## Task prompt
Find the line with "Peljat avto je" in the entries below. Repeat it, every following line, and the line with "imaš TČ doma.", exactly and with nothing added.

## Listed records
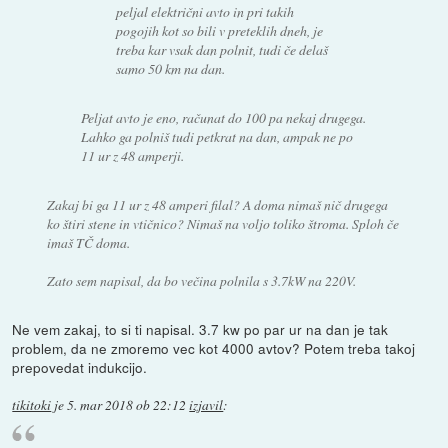
peljal električni avto in pri takih
pogojih kot so bili v preteklih dneh, je
treba kar vsak dan polnit, tudi če delaš
samo 50 km na dan.
Peljat avto je eno, računat do 100 pa nekaj drugega.
Lahko ga polniš tudi petkrat na dan, ampak ne po
11 ur z 48 amperji.
Zakaj bi ga 11 ur z 48 amperi filal? A doma nimaš nič drugega
ko štiri stene in vtičnico? Nimaš na voljo toliko štroma. Sploh če
imaš TČ doma.
Zato sem napisal, da bo večina polnila s 3.7kW na 220V.
Ne vem zakaj, to si ti napisal. 3.7 kw po par ur na dan je tak
problem, da ne zmoremo vec kot 4000 avtov? Potem treba takoj
prepovedat indukcijo.
tikitoki
je
5. mar 2018 ob 22:12
izjavil
:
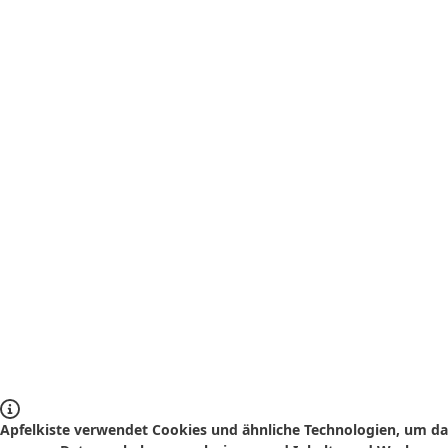
Apfelkiste verwendet Cookies und ähnliche Technologien, um das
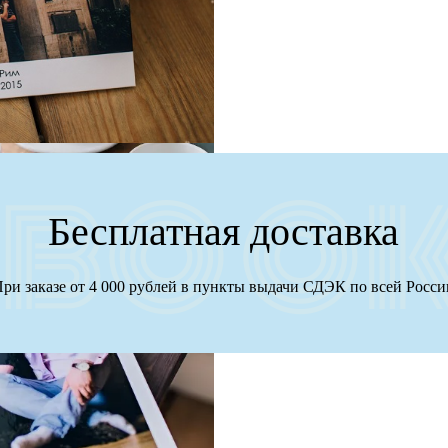
Бесплатная доставка
ри заказе от 4 000 рублей в пункты выдачи СДЭК по всей Росс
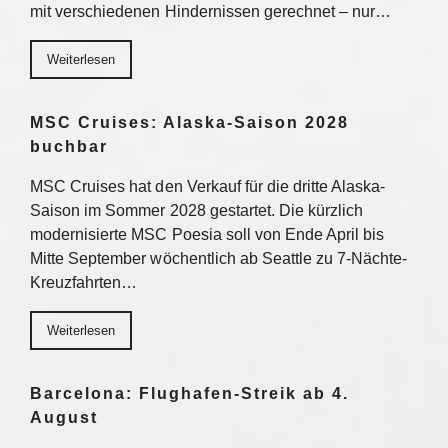
mit verschiedenen Hindernissen gerechnet – nur…
Weiterlesen
MSC Cruises: Alaska-Saison 2028
buchbar
MSC Cruises hat den Verkauf für die dritte Alaska-
Saison im Sommer 2028 gestartet. Die kürzlich
modernisierte MSC Poesia soll von Ende April bis
Mitte September wöchentlich ab Seattle zu 7-Nächte-
Kreuzfahrten…
Weiterlesen
Barcelona: Flughafen-Streik ab 4.
August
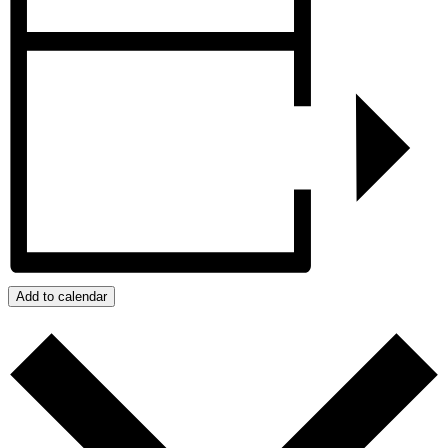
Add to calendar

## Response for this exercise
Peljat avto je eno, računat do 100 pa nekaj drugega.
Lahko ga polniš tudi petkrat na dan, ampak ne po
11 ur z 48 amperji.
Zakaj bi ga 11 ur z 48 amperi filal? A doma nimaš nič drugega
ko štiri stene in vtičnico? Nimaš na voljo toliko štroma. Sploh če
imaš TČ doma.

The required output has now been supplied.